Tre punti, un Balotelli da leccarsi i baffi e ampi stralci di bel gioco: questa sarebbe stata la sintesi di Udinese-Milan, se la partita fosse finita al 45’. Peccato che negli occhi sia rimasta anche la seconda parte di gara, che ha visto i rossoneri, avanti di tre reti, farsi inghiottire dalla voglia di rimonta della squadra di Colantuono quanto dalle proprie falle tattiche e psicologiche, e andare a un passo dal gettare al vento quanto di buono costruito nel primo tempo. Il ribaltone non riesce e alla fine Mihajlovic può godersi il secondo successo consecutivo per 3-2, anche se il cartello dei lavori in corso è ancora ben lungi dal poter essere tolto.

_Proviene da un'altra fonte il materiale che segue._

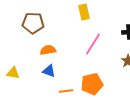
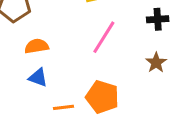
orange pentagon: (92, 84) -> (102, 97), turned 30

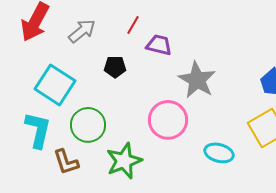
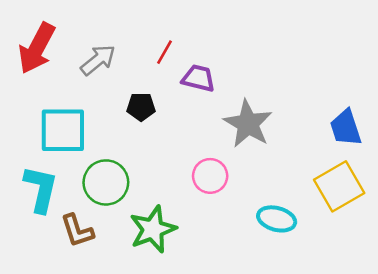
cyan square: (55, 85) -> (63, 130), turned -33
pink circle: (168, 120) -> (210, 176), size x0.7

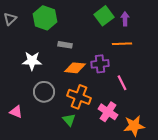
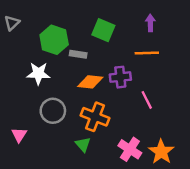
green square: (104, 16) -> (103, 30), moved, turned -30
green hexagon: (45, 18) -> (54, 40), moved
pink triangle: (16, 112) -> (19, 135), turned 40
pink cross: (108, 112) -> (130, 149), moved
orange star: (134, 126) -> (161, 152), turned -30

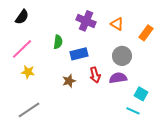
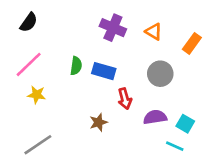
green semicircle: (58, 42) -> (76, 66), moved
blue rectangle: (79, 54) -> (104, 71), turned 30
purple semicircle: (118, 78) -> (155, 117), moved
brown star: (69, 81) -> (98, 122), moved

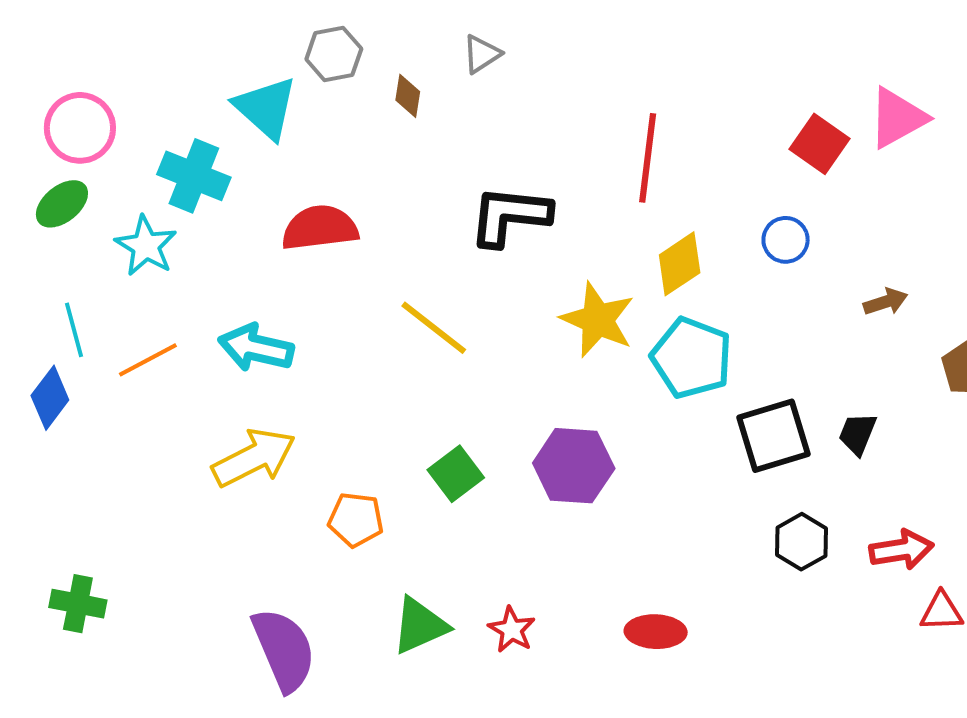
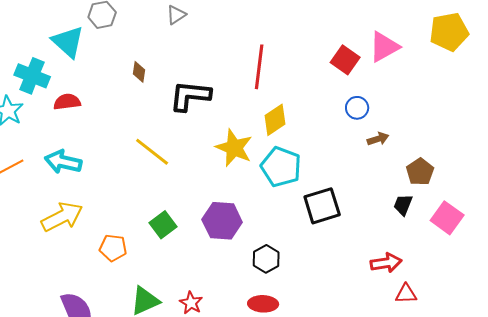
brown diamond: (408, 96) -> (139, 72), moved
red semicircle: (320, 228) -> (67, 102), moved, size x0.7
blue circle: (786, 240) -> (357, 108), moved
black trapezoid: (857, 434) -> (403, 205), moved
black hexagon: (802, 542) -> (266, 259), moved

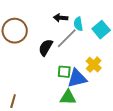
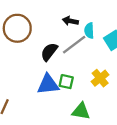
blue triangle: (77, 78) -> (48, 84), moved
green triangle: (68, 97) -> (81, 111), moved

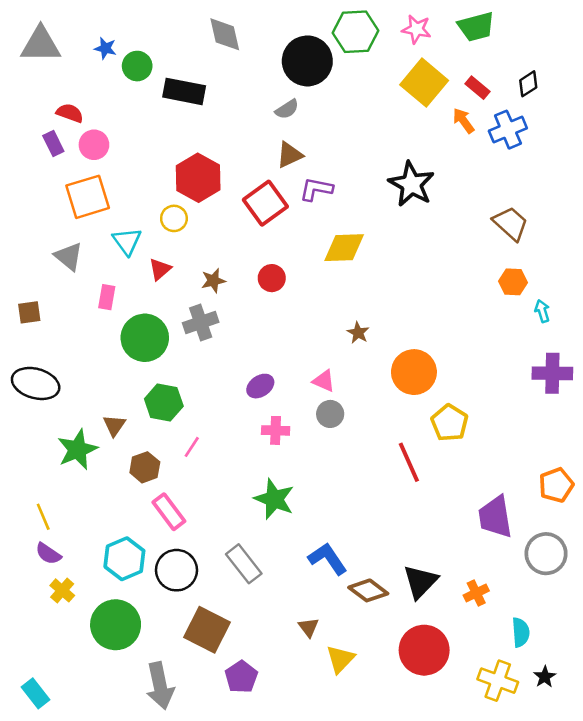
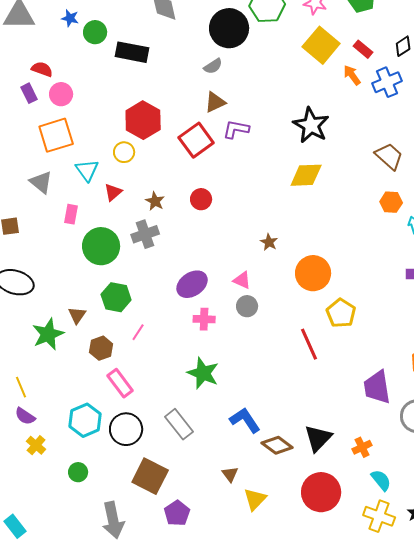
yellow diamond: (344, 248) -> (306, 175), moved
brown star: (213, 281) -> (155, 201), turned -30
purple ellipse: (260, 386) -> (192, 284), size x1.4
green circle: (116, 625) -> (78, 472), size x0.5
cyan semicircle: (521, 632) -> (381, 480), moved, turned -35

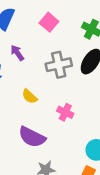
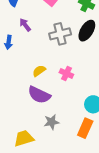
yellow semicircle: (29, 96) -> (39, 71), moved, turned 104

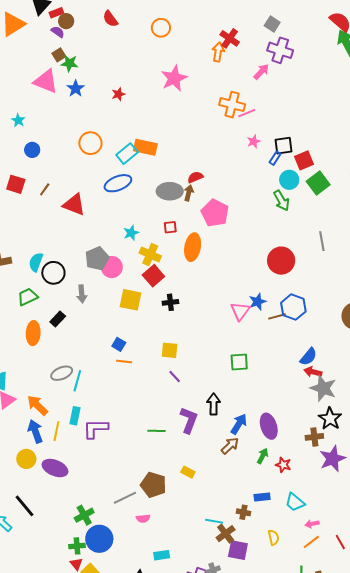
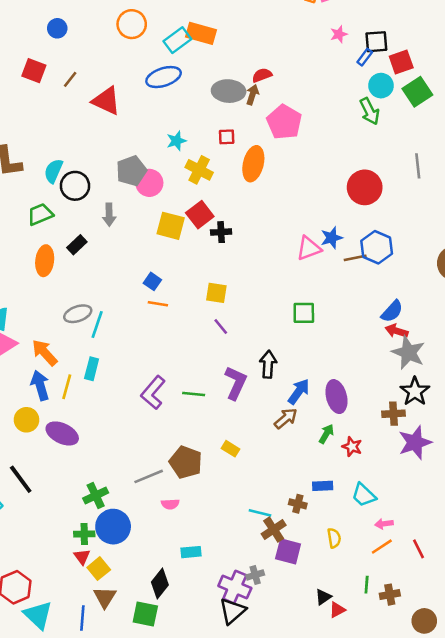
red square: (153, 276) -> (200, 215), moved
pink triangle: (240, 311) -> (309, 248), turned 30
purple L-shape: (96, 429) -> (153, 393), moved, turned -52

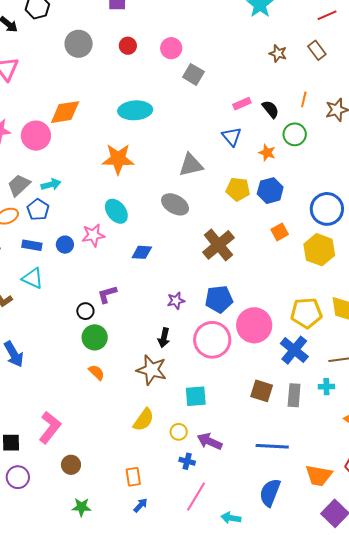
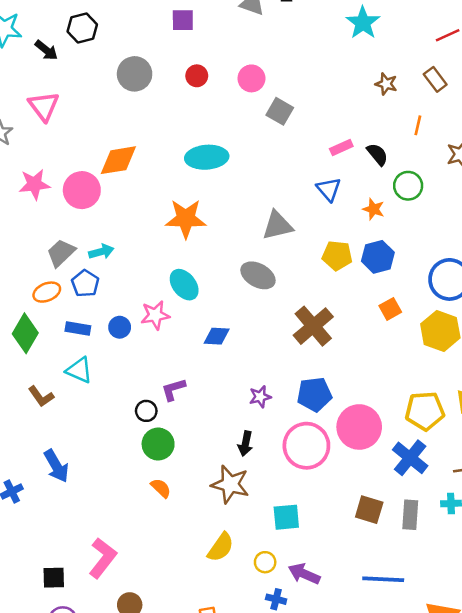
orange line: (304, 99) -> (418, 125), moved

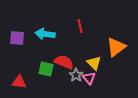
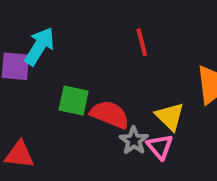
cyan arrow: (45, 34) -> (39, 46), moved, turned 114
green square: (46, 69) -> (74, 100), moved

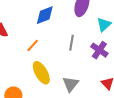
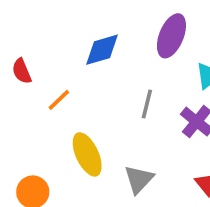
orange line: (33, 45) -> (59, 100), moved

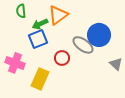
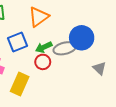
green arrow: (40, 24) -> (44, 47), moved
gray ellipse: (83, 45) -> (65, 48), turned -50

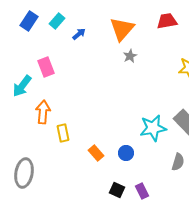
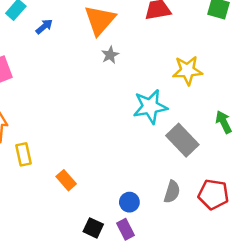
cyan star: (153, 128) -> (150, 107), moved
blue circle: (126, 153) -> (129, 202), moved

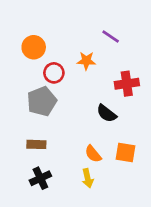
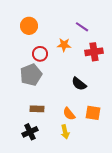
orange circle: (34, 47) -> (29, 26), moved
red cross: (127, 84) -> (94, 52), moved
brown rectangle: (36, 144) -> (37, 109), moved

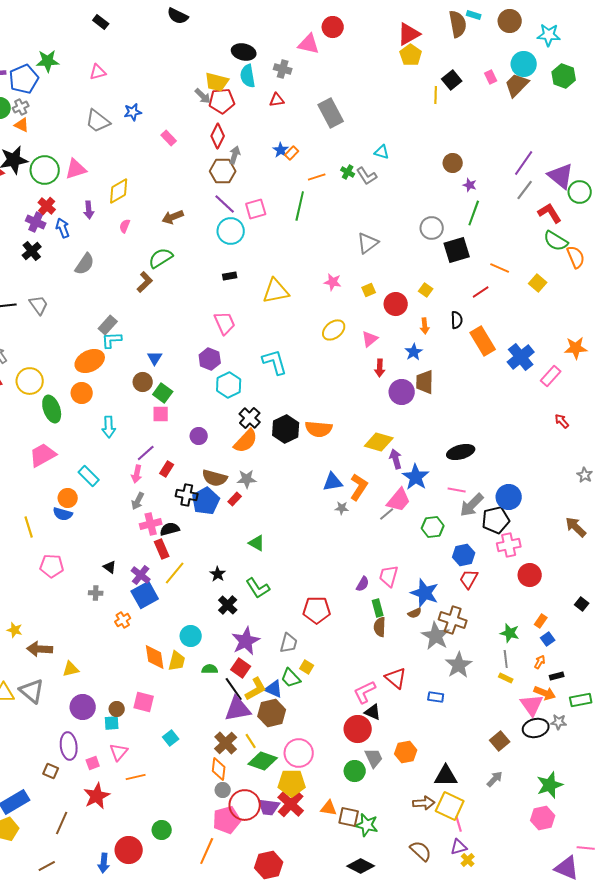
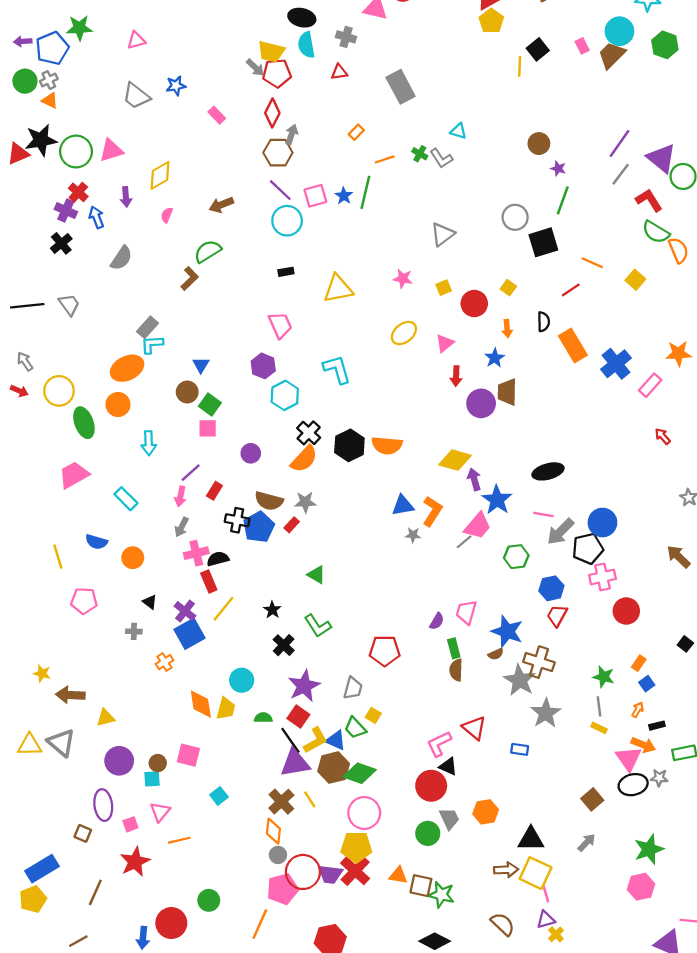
blue star: (281, 150) -> (344, 196), moved
orange circle: (68, 498) -> (133, 558), moved
green diamond: (263, 761) -> (360, 773), moved

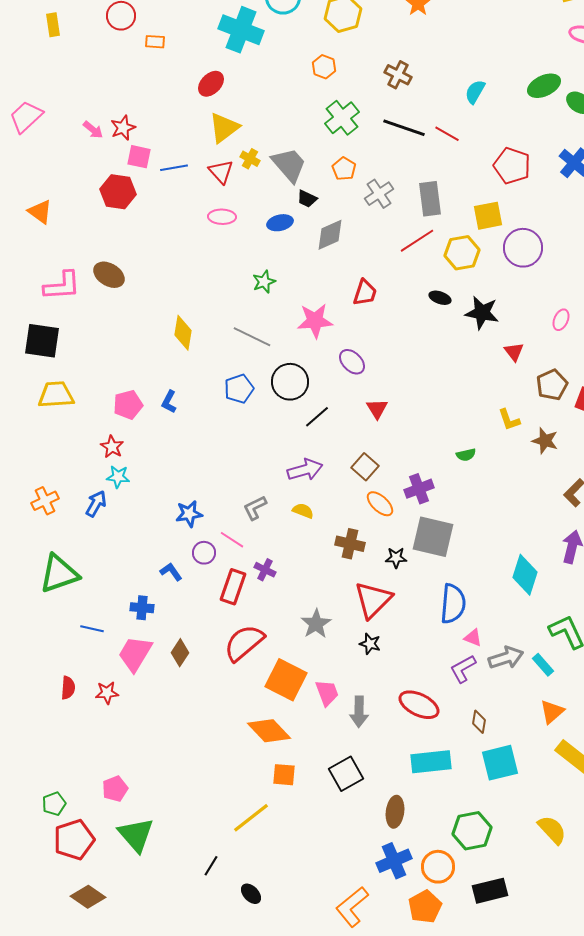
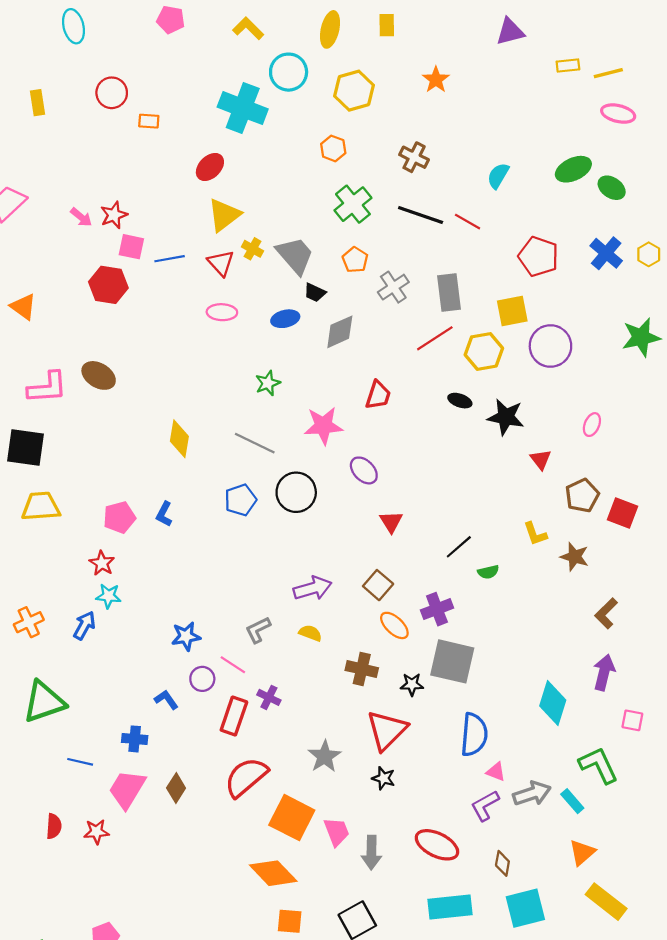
black line: (317, 417) -> (459, 547), moved

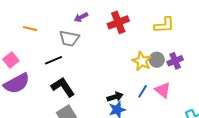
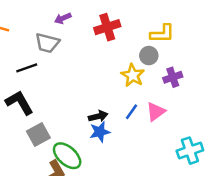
gray circle: (157, 60) -> (149, 56), moved
black L-shape: (63, 87) -> (19, 103), moved
pink triangle: (163, 90) -> (156, 112), turned 42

E dire che era iniziata bene, neanche fosse stato il serbo a scrivere la sceneggiatura. Due anni e otto mesi più tardi dal suo primo esordio con il Milan, Mario Balotelli ritrova la maglia da titolare ancora una volta contro l’Udinese, e fa niente se i colori sono quelli orripilanti della terza divisa (o della nazionale sudafricana di rugby, fate voi). E se in quella gelida sera di febbraio ci vollero 25 minuti per avviare il suo contagol rossonero, questa volta gliene sono bastati meno di cinque: giusto il tempo per procurarsi una punizione dal limite dell’area (ma defilato sulla sinistra) e di trasformarla con una superlativa conclusione a giro sotto l’incrocio dei pali. Il ritorno al gol di Mario dopo 521 giorni dall’ultima volta spiana la strada ai rossoneri, nel primo tempo davvero somiglianti all’idea di squadra presente nella testa del suo allenatore, e qualche minuto dopo arriva addirittura il raddoppio, se possibile ancora più bello: lancio millimetrico di Montolivo per Bonaventura che stoppa di petto in area e con un sinistro elegante infila sul palo lontano. 0-2 e partita (apparentemente) chiusa dopo 11’, roba da non credere. Da qui si fa più facile, com’è ovvio che sia. Funziona tutto: da un Calabria sempre più sorprendente, perfino nelle vesti di rifinitore (vedasi filtrante al bacio per Bacca), a un De Jong che non sfigura nel ruolo di mezzala, a un Bonaventura che risulta prezioso in ogni zona del campo come un altro glorioso figlio di Bergamo di nome Roberto (Donadoni), passando naturalmente da un Mario in palla come poche altre volte. Tutto talmente bello che quasi non ci si accorge di un Bacca molliccio, che quasi non ci si sorprende che il terzo gol lo segni addirittura Cristian Zapata in chiusura di frazione.

Sono i cambi a ribaltare il match: quello di Colantuono, che a costo di esporsi al rischio di un’imbarcata mette dentro la terza punta (Duvan Zapata), e quello di Mihajlovic, che al 4’ della ripresa toglie incomprensibilmente Calabria per far spazio a un Alex triassico, con lo Zapata milanista dirottato sulla destra. Sarà un caso, ma stavolta è l’Udinese ad andare in gol due volte in meno di un quarto d’ora, sempre su azioni sviluppate sull’out destro. Imbarazzante la disposizione difensiva rossonera sia sulla rete di Badu che su quella di Zapata, entrambi liberi di calciare a botta sicura, e angosciante il modo in cui tutta la squadra sia piombata nel timor panico, come se gli spettri di Istanbul fossero impossibili da esorcizzare anche a 10 anni di distanza. L’Udinese, dapprima incredula, a questo punto è convinta di poterla davvero riprendere e inizia a stringere d’assedio un Milan che nel frattempo si è contratto, tremebondo, all’interno della propria trequarti. Sinisa corre ai ripari: fuori Honda, dentro Poli e si passa al 4-4-2 scolastico, l’aspirina ideale contro i tremori dell’autunno e della fifa. In effetti, la squadra di Colantuono si sgonfia col passare dei minuti e l’ingresso di Luiz Adriano per l’impalpabile Bacca aiuta ulteriormente il Milan in fase di pressing e protezione palla. Questo non impedisce ai bianconeri di sfiorare due volte il pareggio a cavallo del 90esimo, sempre sugli sviluppi di un calcio d’angolo, con una fucilata di Fernandes (espulso poco dopo per doppio giallo) alzata da Diego Lopez e un colpo di testa a lato del maliano Wague. Il Milan si salva e si prende tre punti d’oro, insieme alla sensazione dolceamara di una serata in cui i punti di fragilità di questa squadra sono parsi ancora evidenti quanto i suoi progressi.